Find every line in the entries below that contains the word "pixels" and copy each one.

Records:
·····
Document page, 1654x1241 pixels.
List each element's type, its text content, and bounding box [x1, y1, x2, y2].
·····
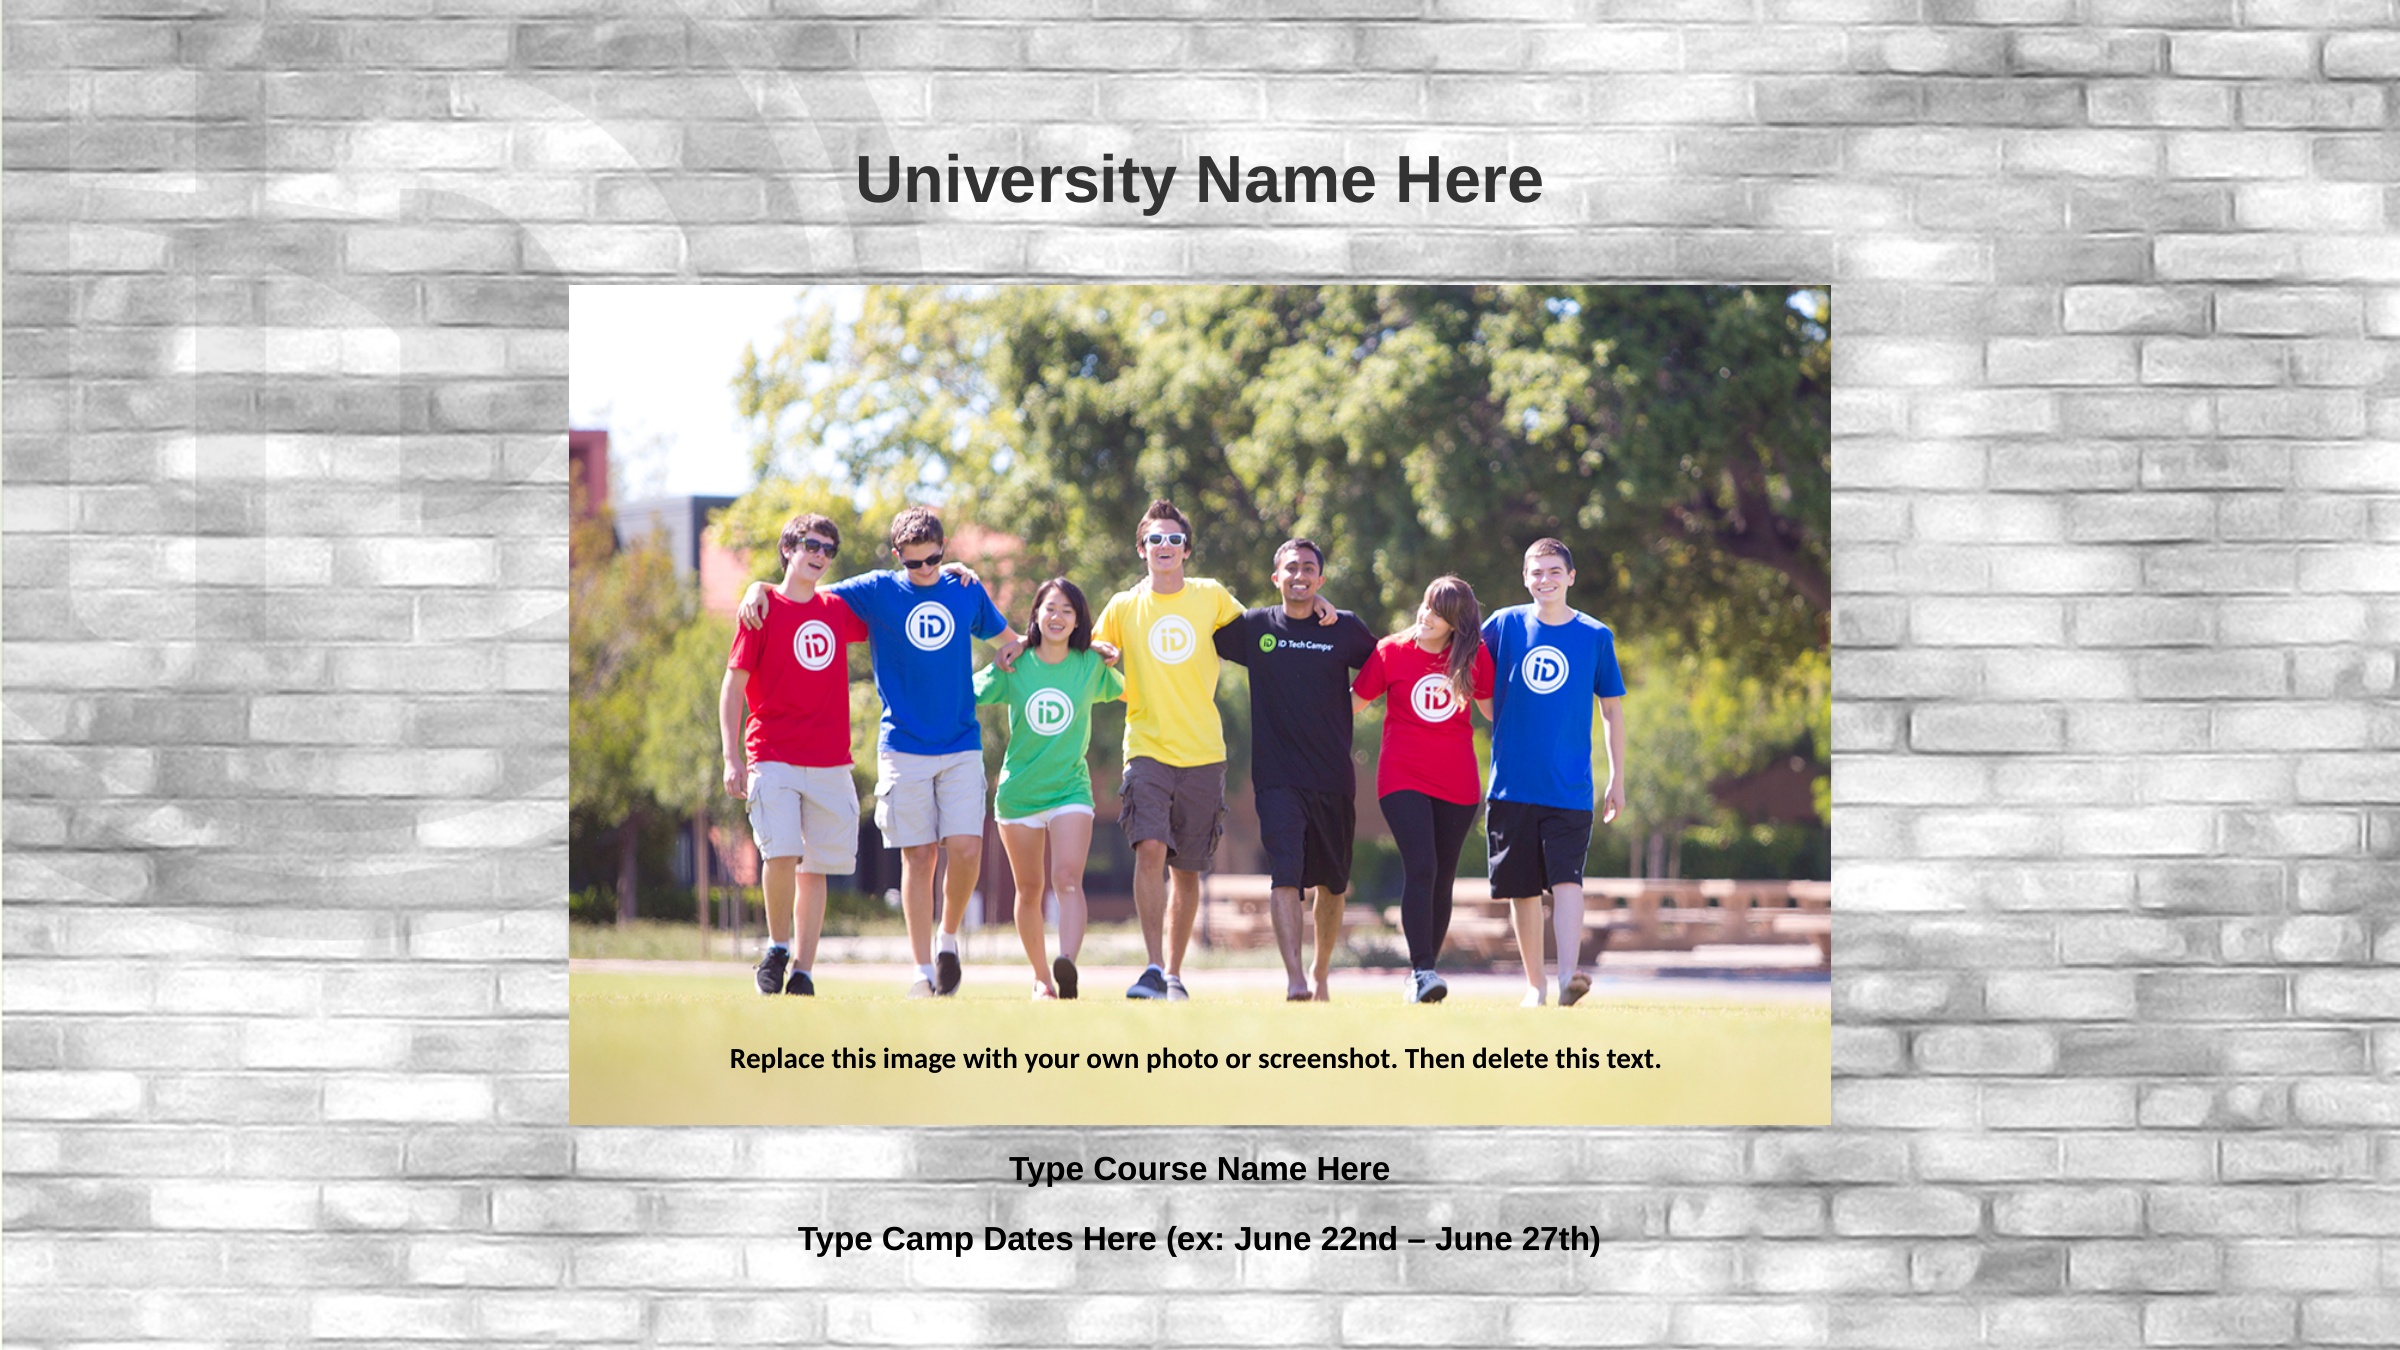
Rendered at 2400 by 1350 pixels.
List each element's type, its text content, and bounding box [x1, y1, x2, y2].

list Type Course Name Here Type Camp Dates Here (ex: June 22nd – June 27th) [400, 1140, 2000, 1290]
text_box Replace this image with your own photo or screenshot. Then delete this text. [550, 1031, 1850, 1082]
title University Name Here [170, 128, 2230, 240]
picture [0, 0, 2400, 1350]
·····
Correct result:
Document page, 1654x1241 pixels.
Rendered at 2400 by 1350 pixels.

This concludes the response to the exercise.